### Quoted passage
>>>
For a whole lot more on flag burning, including essays and a legislative and legal history, go here.
This entry was posted on Wednesday, June 14th, 2006 and is filed under General Politics, In The News, Legislation, News. You can follow any responses to this entry through the RSS 2.0 feed. You can leave a response, or trackback from your own site.









June 14th, 2006 at 9:03 pm
Do you think states like California, Oregon, New Hampshire, ect… will pass it in their legislatures?
June 14th, 2006 at 9:06 pm
This amendment is a terrible idea. If someone wants to burn the flag, they can have at it. They have the freedom to burn it, I have the freedom to mock them.
I don’t want to make any physical items (which were probably made outside the US anyway) sacred. Not a flag, not a religious book, nada. I’m more concerned about sticking to our ideals and I think we can more than accomplish that without this amendment.
June 14th, 2006 at 9:21 pm
Well, the story notes that all 50 states have, at one time or another, passed nonbinding resolutions endorsing an amendment. It’d be interesting, though, to see how they vote if the vote were to become meaningful.
June 14th, 2006 at 10:13 pm
Yeah. What you just said. I’ve been trying to articulate my discomfort with Flag Day, and your post just nailed it. The supporters of this amendment are just waaaaaay missing the point to the extent that it would be incredibly funny if it weren’t so scary and sad for our democracy.
Linked.
June 14th, 2006 at 10:51 pm
“Up from the meadows rich with corn,
Clear in the cool September morn,
The clustered spires of Frederick stand
Green-walled by the hills of Maryland.
Round about them orchards sweep,
Apple- and peach-tree fruited deep,
Fair as a garden of the Lord
To the eyes of the famished rebel horde,
On that pleasant morn of the early fall
When Lee marched over the mountain wall,–
Over the mountains winding down,
Horse and foot, into Frederick town.
Forty flags with their silver stars,
Forty flags with their crimson bars,
Flapped in the morning wind: the sun
Of noon looked down, and saw not one.
Up rose old Barbara Frietchie then,
Bowed with her fourscore years and ten;
Bravest of all in Frederick town,
She took up the flag the men hauled down;
In her attic-window the staff she set,
To show that one heart was loyal yet.
Up the street came the rebel tread,
Stonewall Jackson riding ahead.
Under his slouched hat left and right
He glanced: the old flag met his sight.
‘Halt!’–the dust-brown ranks stood fast.
‘Fire!’–out blazed the rifle-blast. [425]
It shivered the window, pane and sash;
It rent the banner with seam and gash.
Quick, as it fell, from the broken staff
Dame Barbara snatched the silken scarf;
She leaned far out on the window-sill,
And shook it forth with a royal will.
‘Shoot, if you must, this old gray head,
But spare your country’s flag,’ she said.
A shade of sadness, a blush of shame,
Over the face of the leader came;
The nobler nature within him stirred
To life at that woman’s deed and word:
‘Who touches a hair of yon gray head
Dies like a dog! March on!’ he said.
All day long through Frederick street
Sounded the tread of marching feet:
All day long that free flag tost
Over the heads of the rebel host.
Ever its torn folds rose and fell
On the loyal winds that loved it well;
And through the hill-gaps sunset light
Shone over it with a warm good-night.
<<<
### Available data
>>>
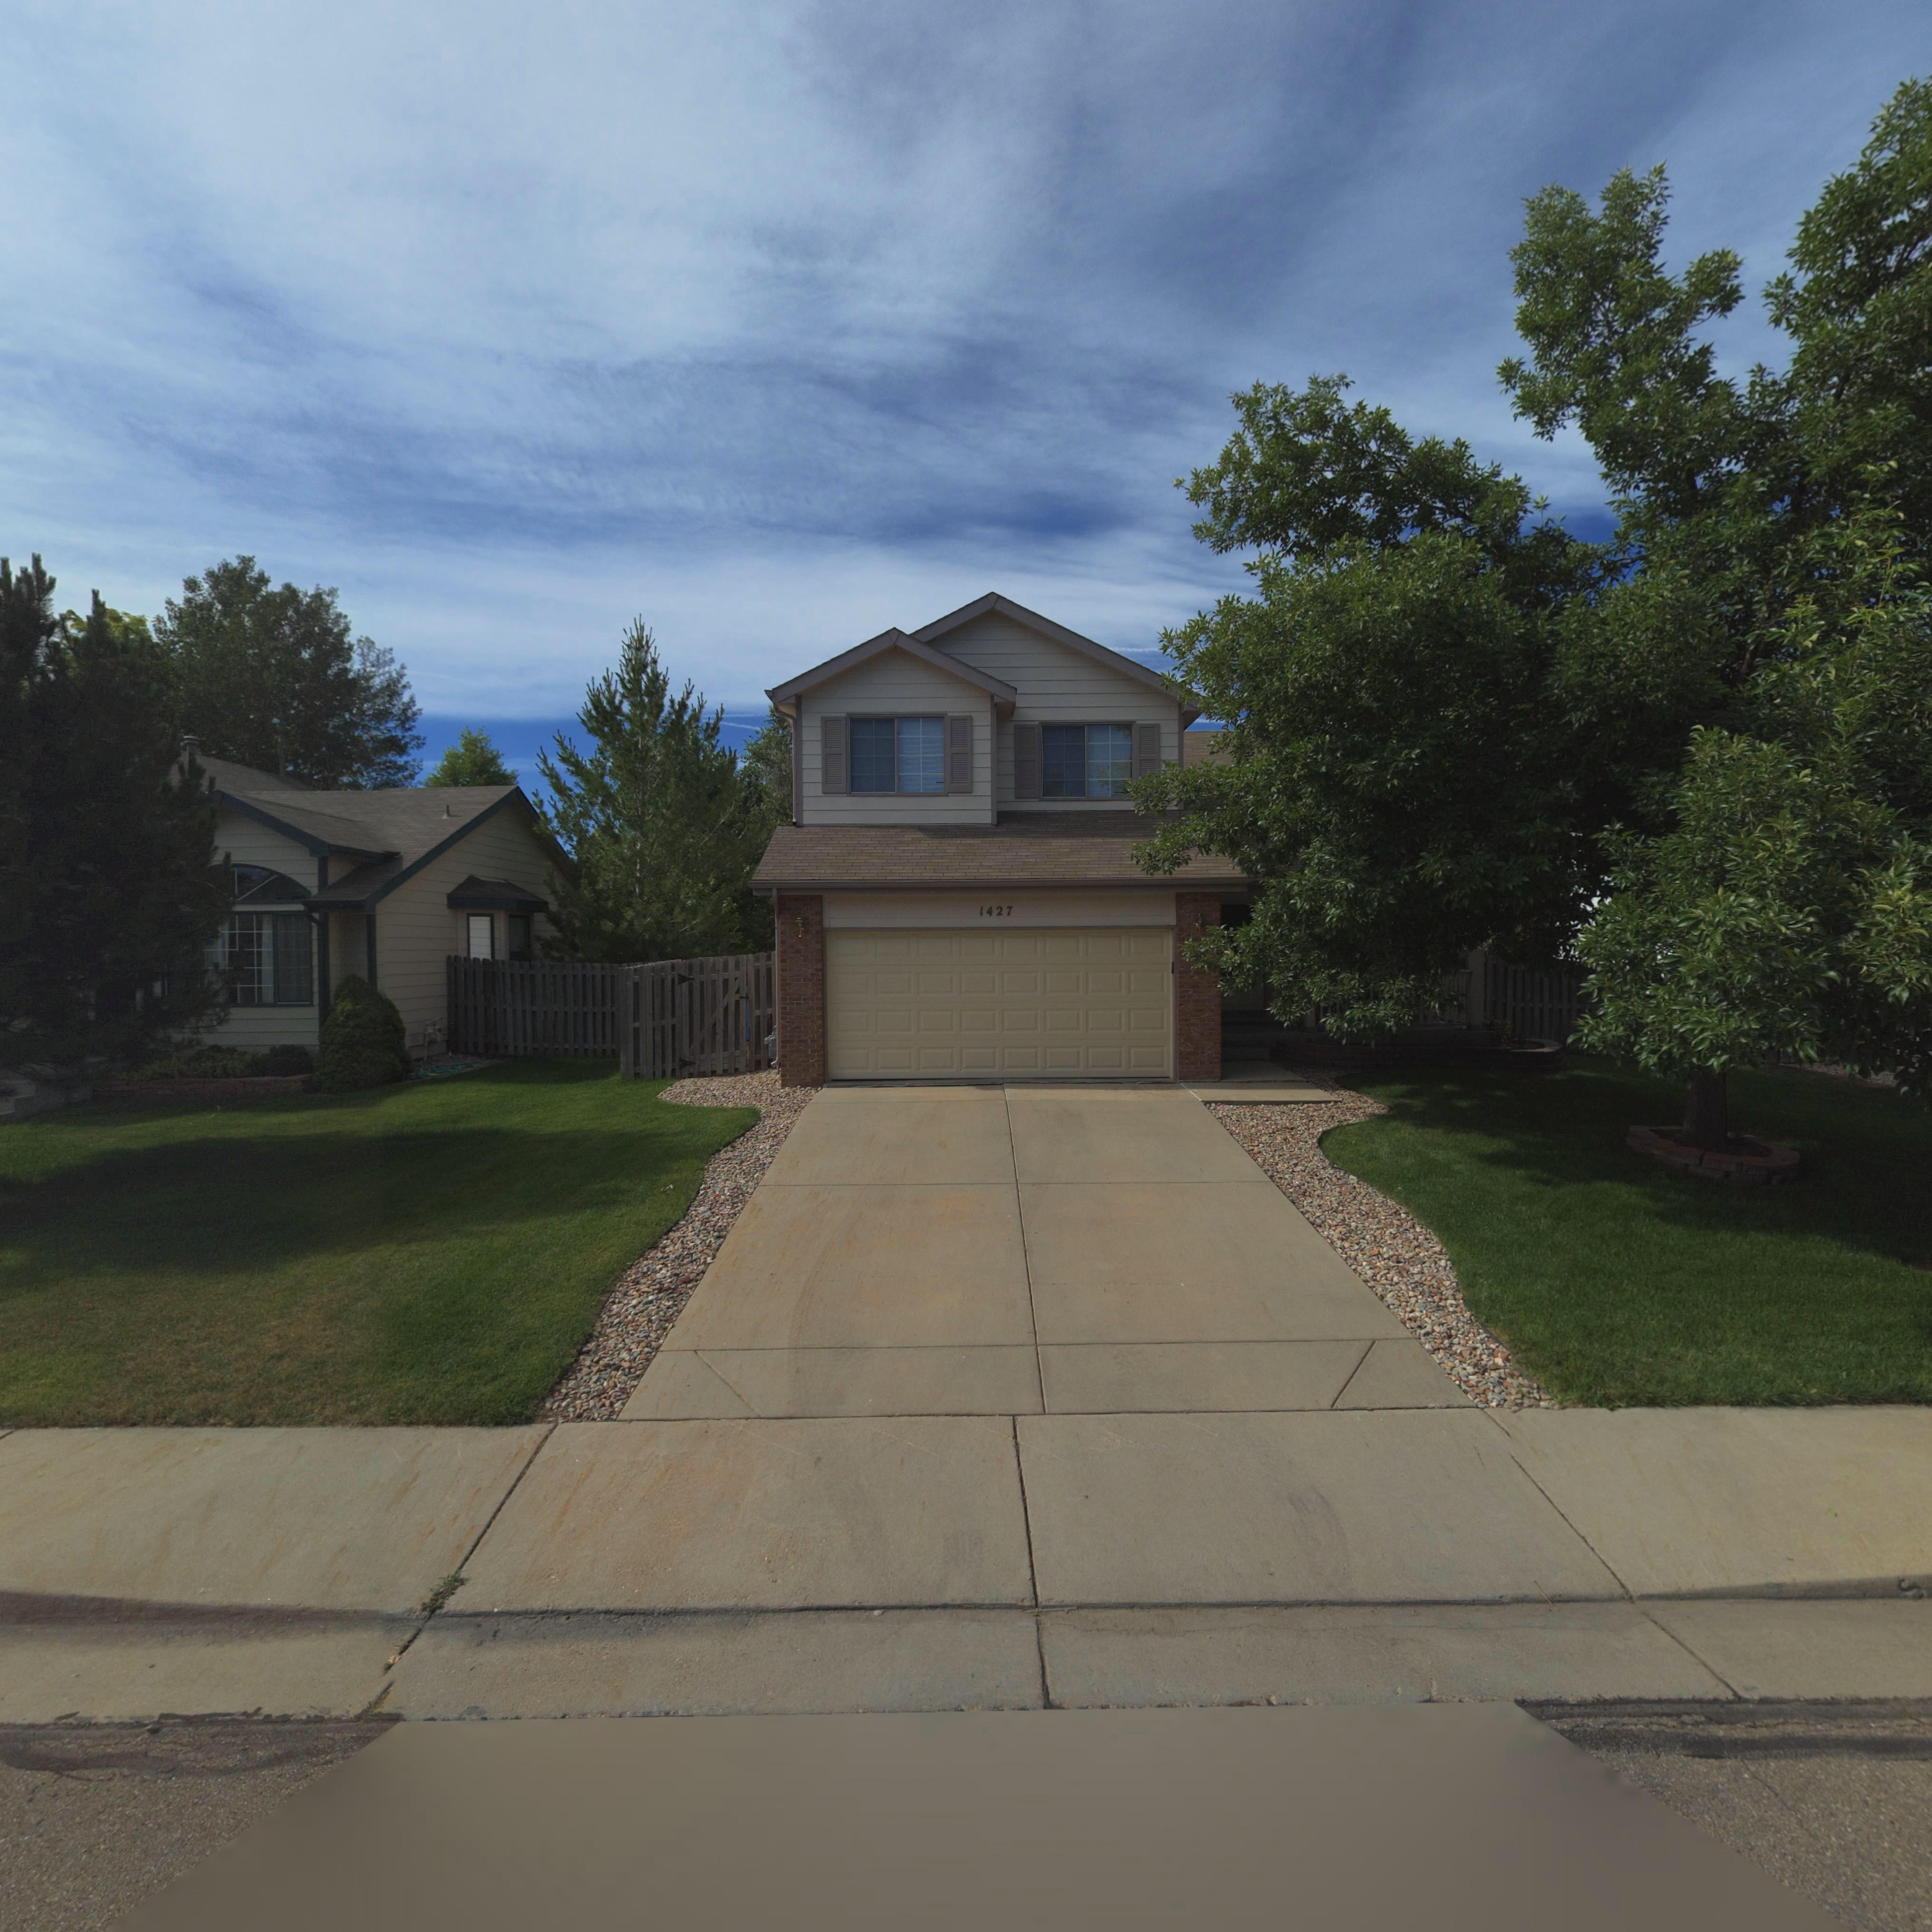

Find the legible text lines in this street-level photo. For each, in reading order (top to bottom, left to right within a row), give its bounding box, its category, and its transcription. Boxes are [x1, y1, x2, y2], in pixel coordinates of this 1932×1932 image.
<<<
### Exercise tasks
A – In the flag-burning post, what does one commenter say all 50 states have passed at one time or another?
B – Please carry the flag-burning post further, starting right after its final line.
The listing has no connection to the flag-burning post.

### Exercise responses
A – Nonbinding resolutions endorsing an amendment.

B –
Barbara Frietchie’s work is o’er,
And the Rebel rides on his raids no more.
Honor to her! and let a tear
Fall, for her sake, on Stonewall’s bier.
Over Barbara Frietchie’s grave,
Flag of Freedom and Union, wave!
Peace and order and beauty draw
Round thy symbol of light and law;
And ever the stars above look down
On thy stars below in Frederick town!”
June 15th, 2006 at 6:24 am
[...] Via Donklephant we have a USAT story from a few days ago that I missed on the pending flag-burning amendment that is set to come before the Senate. [...]
June 15th, 2006 at 8:25 am
(Cultural-conservative demagoguery + Democratic cowardice) x (Congress + every state legislature except Vermont*) = a phenomenally stupid constitutional amendment that will likely have precisely the opposite of its intended effect; i.e. more flag-burning, not less, as criminalizing the act gives it added protest value as an act of defiance.
I can’t decide which amendment proposal is more stupid, this or the gay-marriage ban. But at least the gay-marriage ban was just a political ploy with no real chance of passing. With the flag-burning ban, the U.S. Senate is now all that stands in its way*, and that barrier is one vote away from being breached. Great, just great.
*Last I heard, Vermont is the only state whose legislature is likely to reject the amendment, so unfortunately, once the amendment gets past the Senate, ratification is likely to be a slam-dunk.
June 15th, 2006 at 9:27 am
I don’t have much to add here. I feel like a lot of you, it seems. I’d never want such an amendment, and at the same time, if I caught anyone burning a flag, I’d want to punch them in the face.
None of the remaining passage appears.